Korea Securities Depository is the central securities depository (CSD) of Korea, providing central custody of securities, book-entry transfer, and settlement of securities transactions. KSD was established in December 6, 1974, under the Securities and Exchange Act (later consolidated into the Financial Investment Services and Capital Markets Act). It is a non-classified public institution under the Financial Services Commission (South Korea).

As of 2014, KSD held in custody securities valued at KRW 3,149 trillion, and processes a daily average of KRW 70 trillion in securities related cash.

== History ==
The rapid growth of the Korean securities market in the 1970s called for an efficient facility for the custody and settlement of securities.
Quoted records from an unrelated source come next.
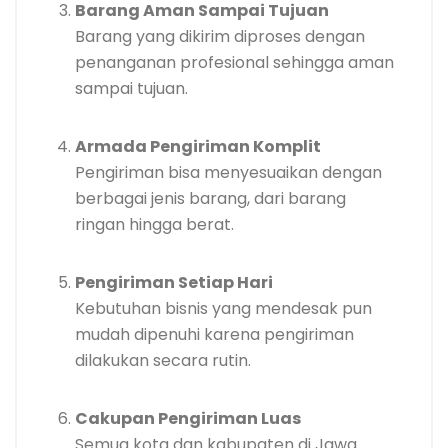
Barang Aman Sampai Tujuan
Barang yang dikirim diproses dengan
penanganan profesional sehingga aman
sampai tujuan.
Armada Pengiriman Komplit
Pengiriman bisa menyesuaikan dengan
berbagai jenis barang, dari barang
ringan hingga berat.
Pengiriman Setiap Hari
Kebutuhan bisnis yang mendesak pun
mudah dipenuhi karena pengiriman
dilakukan secara rutin.
Cakupan Pengiriman Luas
Semua kota dan kabupaten di Jawa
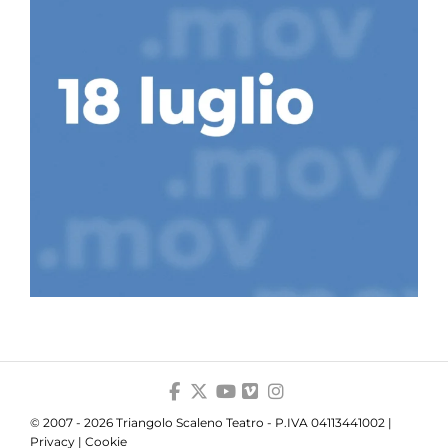
© 2007 - 2026 Triangolo Scaleno Teatro - P.IVA 04113441002 |
Privacy
|
Cookie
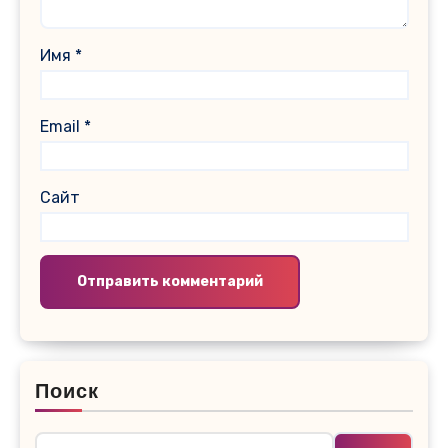
Имя
*
Email
*
Сайт
Поиск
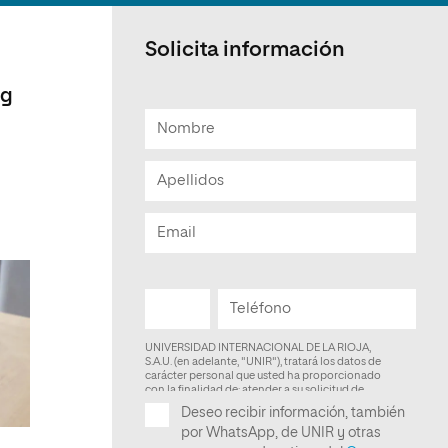
Facultad de Artes y Ciencias
Sociales
Solicita información
Escuela de Doctorado
ng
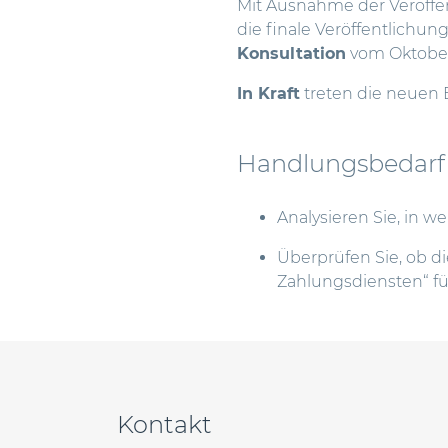
Mit Ausnahme der Veröffe
die finale Veröffentlichun
Konsultation
vom Oktober
In Kraft
treten die neuen
Handlungsbedarf
Analysieren Sie, in 
Überprüfen Sie, ob 
Zahlungsdiensten“ fü
Beitragsnavigation
Kontakt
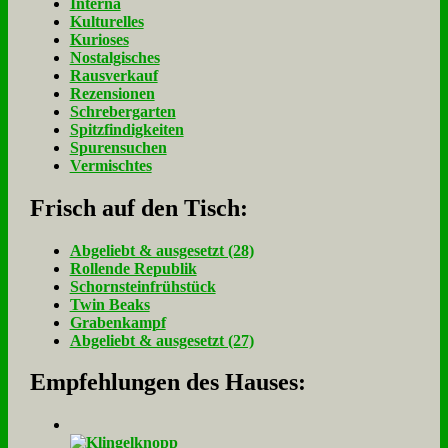
Interna
Kulturelles
Kurioses
Nostalgisches
Rausverkauf
Rezensionen
Schrebergarten
Spitzfindigkeiten
Spurensuchen
Vermischtes
Frisch auf den Tisch:
Ab­ge­liebt & aus­ge­setzt (28)
Rol­len­de Re­pu­blik
Schorn­stein­früh­stück
Twin Beaks
Gra­ben­kampf
Ab­ge­liebt & aus­ge­setzt (27)
Empfehlungen des Hauses:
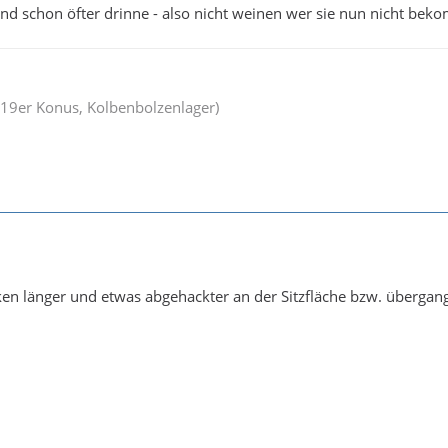
nd schon öfter drinne - also nicht weinen wer sie nun nicht be
(19er Konus, Kolbenbolzenlager)
cken länger und etwas abgehackter an der Sitzfläche bzw. übergan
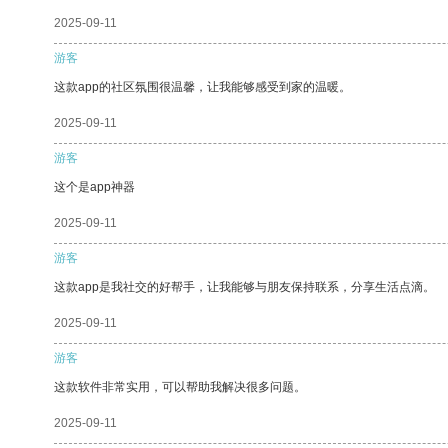
2025-09-11
游客
这款app的社区氛围很温馨，让我能够感受到家的温暖。
2025-09-11
游客
这个是app神器
2025-09-11
游客
这款app是我社交的好帮手，让我能够与朋友保持联系，分享生活点滴。
2025-09-11
游客
这款软件非常实用，可以帮助我解决很多问题。
2025-09-11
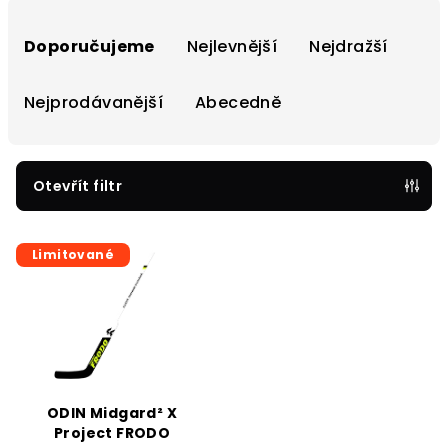
Ř
a
Doporučujeme
Nejlevnější
Nejdražší
z
e
Nejprodávanější
Abecedně
n
í
p
Otevřít filtr
r
V
o
Limitované
ý
d
p
u
i
k
s
t
p
ů
r
ODIN Midgard² X
o
Project FRODO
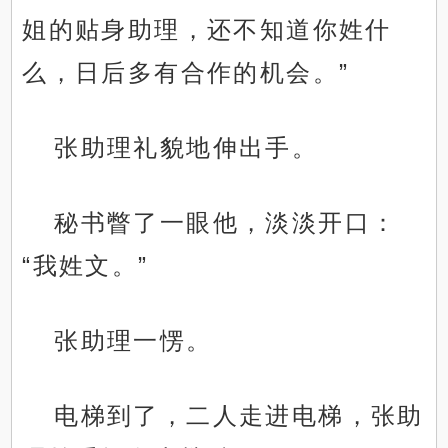
姐的贴身助理，还不知道你姓什
么，日后多有合作的机会。”
张助理礼貌地伸出手。
秘书瞥了一眼他，淡淡开口：
“我姓文。”
张助理一愣。
电梯到了，二人走进电梯，张助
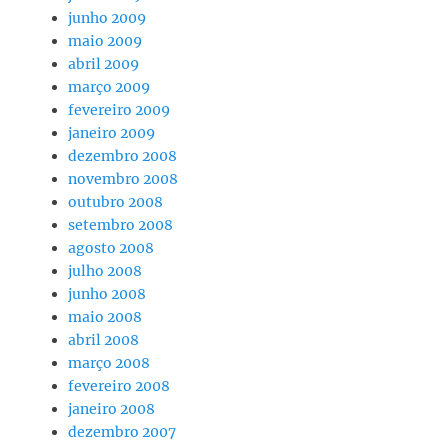
junho 2009
maio 2009
abril 2009
março 2009
fevereiro 2009
janeiro 2009
dezembro 2008
novembro 2008
outubro 2008
setembro 2008
agosto 2008
julho 2008
junho 2008
maio 2008
abril 2008
março 2008
fevereiro 2008
janeiro 2008
dezembro 2007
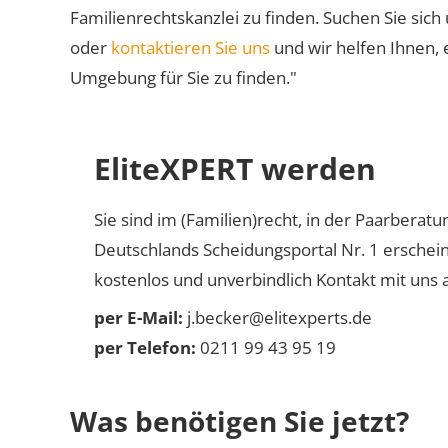
Familienrechtskanzlei zu finden. Suchen Sie sich
oder
kontaktieren Sie uns
und wir helfen Ihnen, 
Umgebung für Sie zu finden."
EliteXPERT werden
Sie sind im (Familien)recht, in der Paarberat
Deutschlands Scheidungsportal Nr. 1 erschei
kostenlos und unverbindlich Kontakt mit uns a
per E-Mail:
j.becker@elitexperts.de
per Telefon:
0211 99 43 95 19
Was benötigen Sie jetzt?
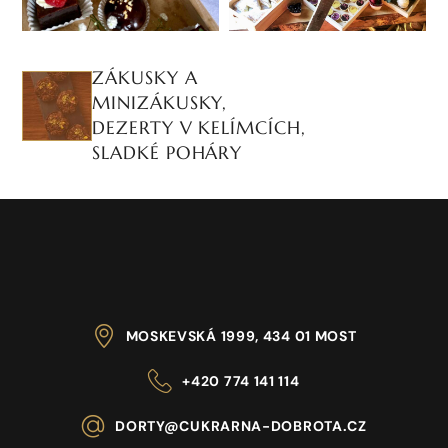
ZÁKUSKY A
MINIZÁKUSKY,
DEZERTY V KELÍMCÍCH,
SLADKÉ POHÁRY
MOSKEVSKÁ 1999, 434 01 MOST
+420 774 141 114
DORTY@CUKRARNA-DOBROTA.CZ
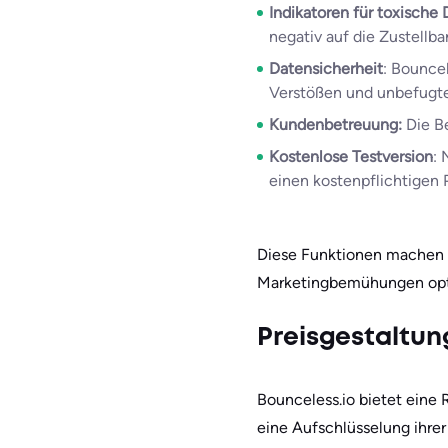
Indikatoren für toxisch
negativ auf die Zustellb
Datensicherheit
: Bouncel
Verstößen und unbefugte
Kundenbetreuung:
Die B
Kostenlose Testversion
: 
einen kostenpflichtigen 
Diese Funktionen machen B
Marketingbemühungen optim
Preisgestaltun
Bounceless.io bietet eine 
eine Aufschlüsselung ihrer 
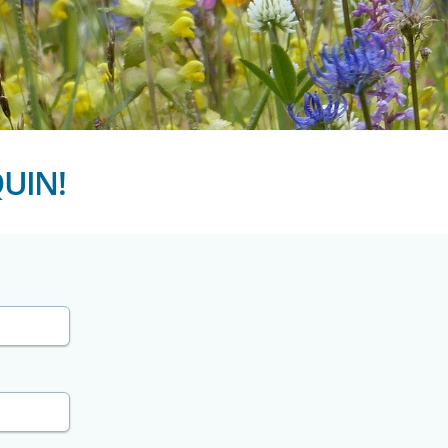
QUIN!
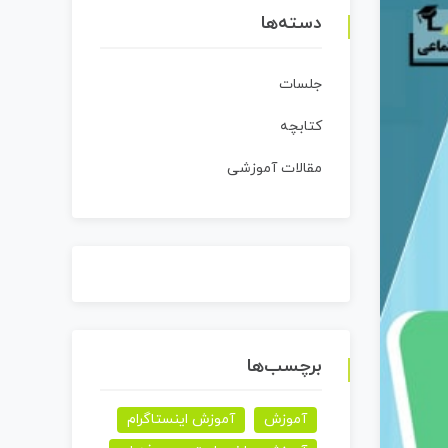
دسته‌ها
جلسات
کتابچه
مقالات آموزشی
برچسب‌ها
آموزش
آموزش اینستاگرام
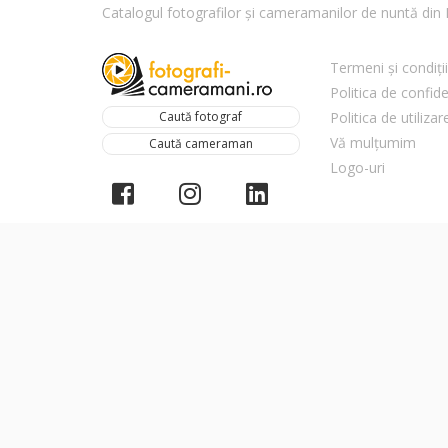
Catalogul fotografilor și cameramanilor de nuntă di
Termeni și condiții
Politica de confide
Caută fotograf
Politica de utiliza
Vă mulțumim
Caută cameraman
Logo-uri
The 5th amendment the Securities and Exchange Act (SEA) on February 6, 1973 provided the legal grounds to implement a CSD system, and on December 6, 1974, the Korea Securities Settlement Corporation (KSSC) was established. On April 25, 1994, KSSC was re-incorporated as Korea Securities Depository (KSD), a special public corporation pursuant to the 11th amendment to the SEA (December 17, 1993). The amendment also provided a legal basis for KSD to act as the sole CSD of Korea. On February 9, 2010, with the enforcement of the Capital Market and Financial Investment Business Act, the name was changed to Korea Securities Depository(KSD).